Entries taken from a collection
------------------------------

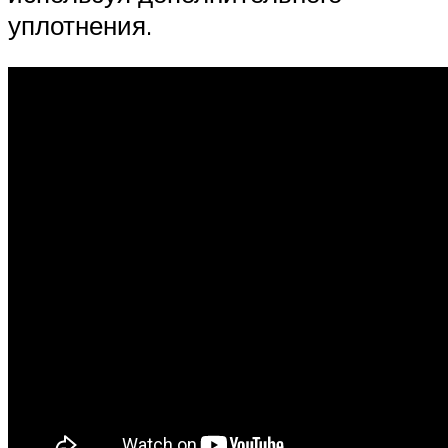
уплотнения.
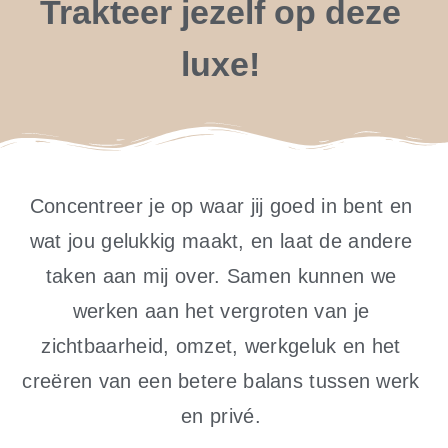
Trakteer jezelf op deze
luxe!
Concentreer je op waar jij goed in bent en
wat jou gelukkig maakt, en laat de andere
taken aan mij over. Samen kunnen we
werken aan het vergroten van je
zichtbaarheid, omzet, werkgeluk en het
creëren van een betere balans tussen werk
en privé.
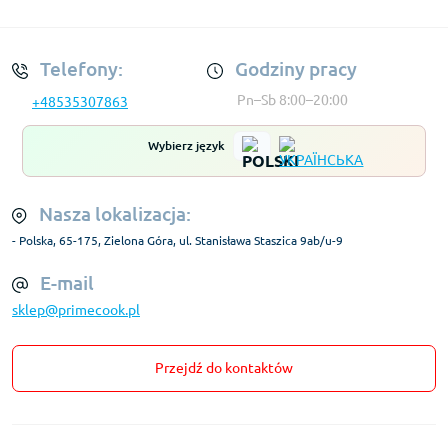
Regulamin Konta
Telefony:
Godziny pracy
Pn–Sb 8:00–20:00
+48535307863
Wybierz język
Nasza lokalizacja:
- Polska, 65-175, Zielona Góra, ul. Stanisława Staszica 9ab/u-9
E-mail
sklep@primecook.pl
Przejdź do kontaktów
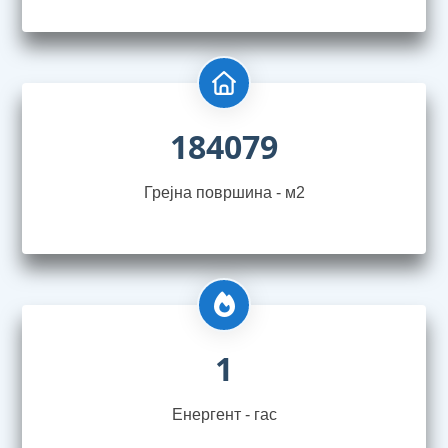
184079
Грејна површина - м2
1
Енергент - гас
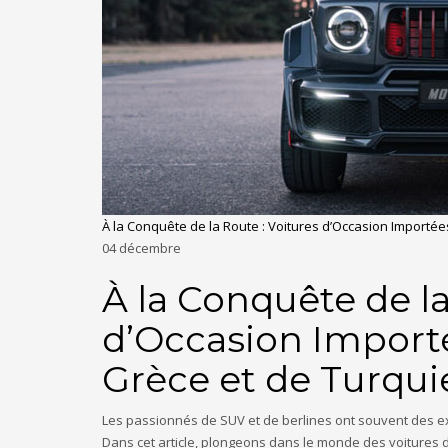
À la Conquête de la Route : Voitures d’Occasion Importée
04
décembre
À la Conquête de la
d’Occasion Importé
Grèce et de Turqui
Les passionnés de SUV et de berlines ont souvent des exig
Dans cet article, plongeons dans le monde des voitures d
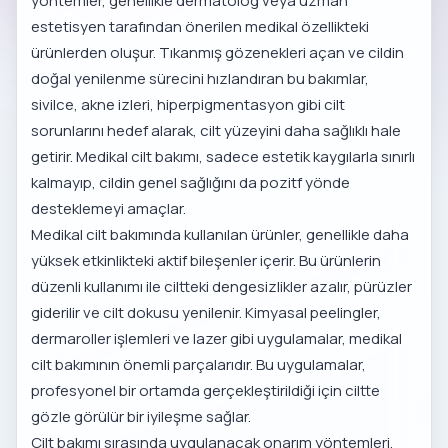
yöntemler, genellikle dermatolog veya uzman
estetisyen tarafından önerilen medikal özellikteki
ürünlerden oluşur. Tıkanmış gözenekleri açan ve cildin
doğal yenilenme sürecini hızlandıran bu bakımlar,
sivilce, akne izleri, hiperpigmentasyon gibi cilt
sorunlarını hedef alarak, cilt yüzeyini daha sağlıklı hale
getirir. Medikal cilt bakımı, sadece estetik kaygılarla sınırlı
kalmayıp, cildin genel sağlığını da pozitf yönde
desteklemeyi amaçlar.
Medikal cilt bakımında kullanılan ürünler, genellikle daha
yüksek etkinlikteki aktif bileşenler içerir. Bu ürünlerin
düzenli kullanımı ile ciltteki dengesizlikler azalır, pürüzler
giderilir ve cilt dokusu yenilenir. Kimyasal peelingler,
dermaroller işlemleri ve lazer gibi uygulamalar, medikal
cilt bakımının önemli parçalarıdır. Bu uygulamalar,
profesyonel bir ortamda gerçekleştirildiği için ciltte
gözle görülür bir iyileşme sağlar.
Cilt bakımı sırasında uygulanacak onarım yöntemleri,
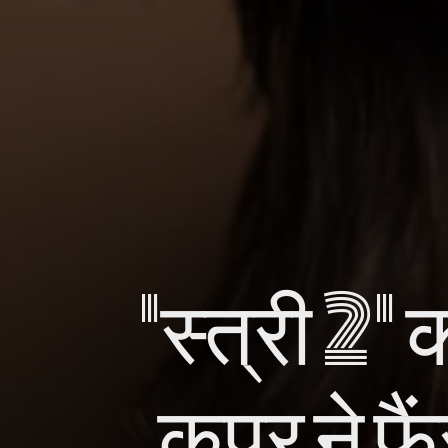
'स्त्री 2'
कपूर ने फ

------------------------------

Task directions → Could you set down nothing but the lines from the one containing "getirir. Medikal cilt" through the last line of the records above, both ends included, exactly as given and free of pictures?

Result for this exercise →
getirir. Medikal cilt bakımı, sadece estetik kaygılarla sınırlı
kalmayıp, cildin genel sağlığını da pozitf yönde
desteklemeyi amaçlar.
Medikal cilt bakımında kullanılan ürünler, genellikle daha
yüksek etkinlikteki aktif bileşenler içerir. Bu ürünlerin
düzenli kullanımı ile ciltteki dengesizlikler azalır, pürüzler
giderilir ve cilt dokusu yenilenir. Kimyasal peelingler,
dermaroller işlemleri ve lazer gibi uygulamalar, medikal
cilt bakımının önemli parçalarıdır. Bu uygulamalar,
profesyonel bir ortamda gerçekleştirildiği için ciltte
gözle görülür bir iyileşme sağlar.
Cilt bakımı sırasında uygulanacak onarım yöntemleri,
'स्त्री 2'
कपूर ने फ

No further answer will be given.